The largest cloud providers today are Google, Microsoft, and Amazon; each offering multiple services and platforms for their respective customers. For example, Microsoft Azure, Google Apps, and Amazon EC2 are all hosting and development platforms. Google Docs, Acrobat.com, and Microsoft Office 365 all provide basic word processing, spreadsheets and other applications for individuals to use via the web instead of on their individual desktops. Then, of course, there's social networks, online gaming, and video and music sharing services — all of which rely on a hosted environment that can accommodate millions of users interacting from anywhere on earth, yet all connected somewhere in cyberspace. While the benefits are many, both to individuals and to corporations, there are three distinct disadvantages from an individual and national security perspective:
- The cloud provider is not responsible for securing its customers' data.

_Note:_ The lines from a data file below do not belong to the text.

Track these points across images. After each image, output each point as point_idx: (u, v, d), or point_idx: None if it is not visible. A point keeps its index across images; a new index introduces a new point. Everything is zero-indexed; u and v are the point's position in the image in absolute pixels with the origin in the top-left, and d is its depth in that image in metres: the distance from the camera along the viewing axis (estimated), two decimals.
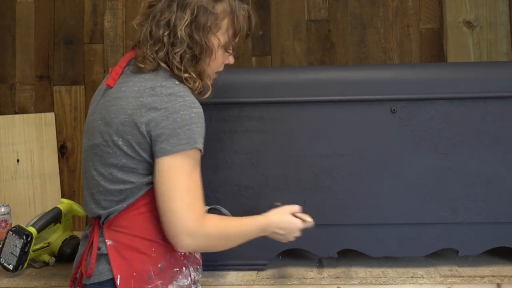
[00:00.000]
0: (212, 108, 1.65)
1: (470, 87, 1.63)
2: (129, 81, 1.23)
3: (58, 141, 2.33)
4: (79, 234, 1.88)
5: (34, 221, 1.70)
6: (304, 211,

- Attacking a cloud-based service provides an economy of scale to the attacker.
- Mining the cloud provides a treasure trove of information for domestic and foreign intelligence services.

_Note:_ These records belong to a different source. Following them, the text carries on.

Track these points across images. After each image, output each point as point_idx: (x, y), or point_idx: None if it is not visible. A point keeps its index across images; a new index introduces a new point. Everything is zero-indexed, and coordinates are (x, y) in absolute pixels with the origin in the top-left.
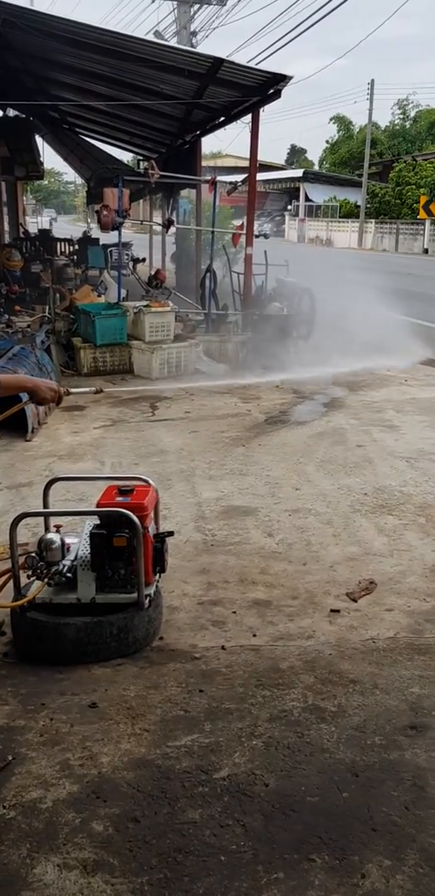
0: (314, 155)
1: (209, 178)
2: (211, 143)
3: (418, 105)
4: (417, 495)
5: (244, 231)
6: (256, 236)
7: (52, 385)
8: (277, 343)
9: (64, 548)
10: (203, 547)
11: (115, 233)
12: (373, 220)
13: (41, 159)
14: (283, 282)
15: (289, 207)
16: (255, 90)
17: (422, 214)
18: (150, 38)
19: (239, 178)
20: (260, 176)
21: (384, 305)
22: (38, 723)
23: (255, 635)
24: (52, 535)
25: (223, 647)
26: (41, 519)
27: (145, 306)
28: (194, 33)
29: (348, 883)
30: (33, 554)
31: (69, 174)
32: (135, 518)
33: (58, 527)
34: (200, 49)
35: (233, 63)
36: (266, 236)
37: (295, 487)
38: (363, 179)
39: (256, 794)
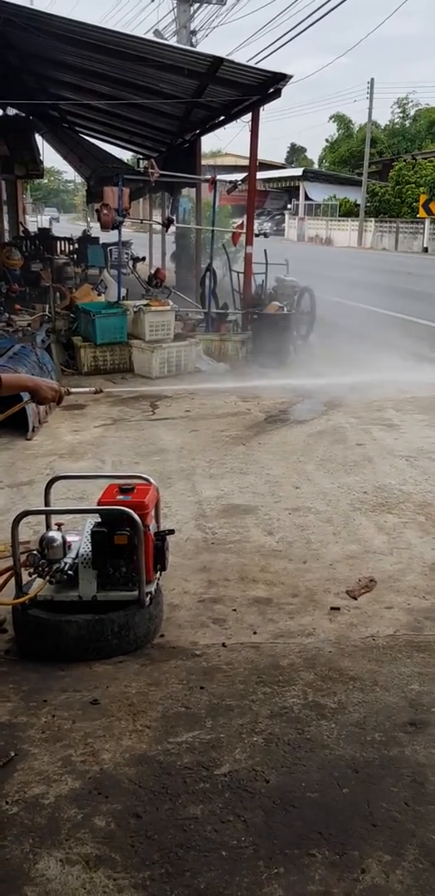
0: (314, 154)
1: (209, 177)
2: (210, 142)
3: (418, 104)
4: (417, 494)
5: (244, 230)
6: (256, 235)
7: (52, 385)
8: (278, 342)
9: (65, 546)
10: (203, 545)
11: (114, 231)
12: (372, 219)
13: (41, 158)
14: (282, 280)
15: (288, 206)
16: (255, 89)
17: (421, 213)
18: (150, 37)
19: (239, 176)
20: (260, 175)
21: (383, 306)
22: (40, 719)
23: (255, 633)
24: (53, 533)
25: (224, 645)
26: (42, 517)
27: (145, 305)
28: (194, 32)
29: (348, 878)
30: (35, 552)
31: (69, 173)
32: (136, 516)
33: (59, 525)
34: (200, 48)
35: (233, 62)
36: (266, 235)
37: (295, 486)
38: (363, 178)
39: (256, 789)
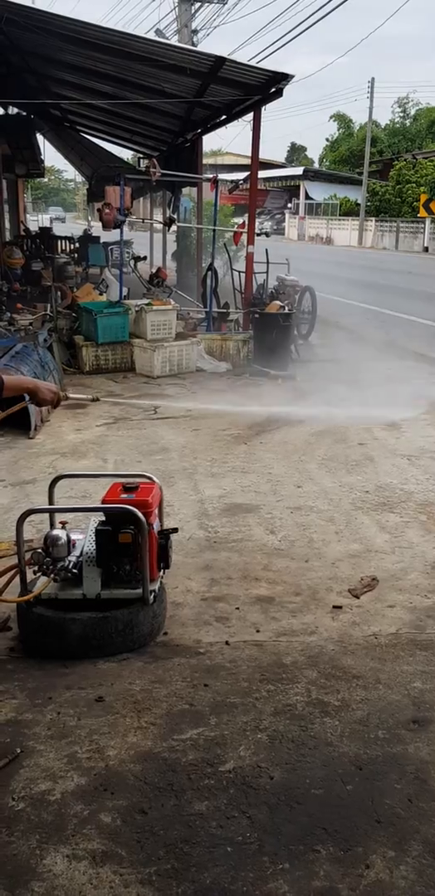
0: (314, 153)
1: (211, 176)
2: (211, 141)
3: (419, 103)
4: (419, 493)
5: (245, 229)
6: (258, 234)
7: (51, 387)
8: (279, 342)
9: (70, 544)
10: (206, 544)
11: (115, 230)
12: (373, 219)
13: (42, 157)
14: (283, 280)
15: (289, 205)
16: (256, 89)
17: (422, 213)
18: (152, 36)
19: (240, 176)
20: (260, 174)
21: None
22: (46, 716)
23: (258, 631)
24: (58, 532)
25: (227, 643)
26: (44, 515)
27: (147, 304)
28: (195, 31)
29: (353, 873)
30: (39, 550)
31: (69, 172)
32: (140, 515)
33: (63, 523)
34: (201, 47)
35: (235, 62)
36: (268, 234)
37: (297, 485)
38: (363, 177)
39: (261, 786)
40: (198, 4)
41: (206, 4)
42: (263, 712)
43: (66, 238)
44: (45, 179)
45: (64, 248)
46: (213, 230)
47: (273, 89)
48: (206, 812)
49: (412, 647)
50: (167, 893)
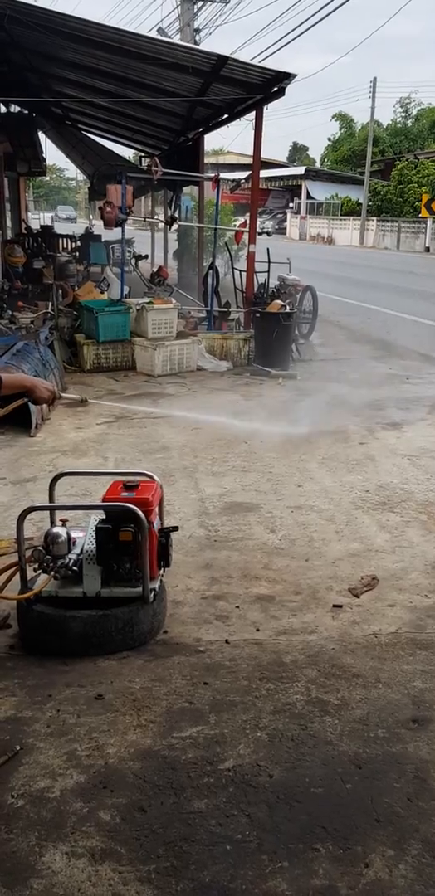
0: (316, 152)
1: (212, 175)
2: (212, 140)
3: (420, 103)
4: (419, 493)
5: (247, 228)
6: (259, 233)
7: (48, 385)
8: (280, 341)
9: (70, 542)
10: (206, 542)
11: (116, 229)
12: (374, 218)
13: (43, 155)
14: (285, 279)
15: (291, 205)
16: (258, 88)
17: (423, 213)
18: (154, 34)
19: (242, 175)
20: (262, 173)
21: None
22: (45, 714)
23: (258, 629)
24: (58, 529)
25: (227, 641)
26: (44, 513)
27: (148, 303)
28: (198, 30)
29: (352, 872)
30: (40, 547)
31: (70, 170)
32: (140, 513)
33: (63, 521)
34: (203, 46)
35: (237, 61)
36: (269, 234)
37: (297, 484)
38: (365, 177)
39: (260, 784)
40: (200, 3)
41: (209, 3)
42: (263, 711)
43: (67, 236)
44: (47, 178)
45: (65, 246)
46: (215, 229)
47: (275, 88)
48: (206, 810)
49: (412, 647)
50: (166, 891)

To make matters more complicated, cloud providers may move data to different server farms around the world rather than keep it in the same country as the corporation or individual that owns it. That could potentially put the customer's data at risk for being legally compromised under foreign laws that would apply to the host company doing business there. For example, Microsoft UK's managing director Gordon Frazier was recently asked at the Office 365 launch, "Can Microsoft guarantee that EU-stored data, held in EU-based datacenters, will not leave the European Economic Area under any circumstances — even under a request by the Patriot Act?" "Microsoft cannot provide those guarantees. Neither can any other company."
The best advice for individuals and companies at this time is to insist that cloud providers build a measurably secure infrastructure while providing legal guarantees and without the use of foreign data farms. Until that occurs, and it's highly unlikely to happen without strong consumer pressure, there are significant and escalating risks in hosting valuable data with any cloud provider.